* **Records for this task**
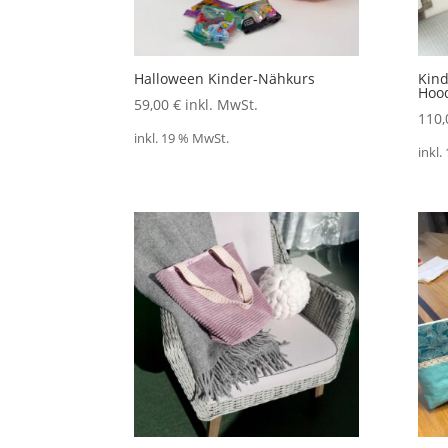
Halloween Kinder-Nähkurs
Kind
Hood
59,00
€
inkl. MwSt.
110
inkl. 19 % MwSt.
inkl.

* **Task**
The records above are to be restated word for word, with every picture left out.

* **Response box**
Halloween Kinder-Nähkurs
Kind
Hood
59,00
€
inkl. MwSt.
110
inkl. 19 % MwSt.
inkl.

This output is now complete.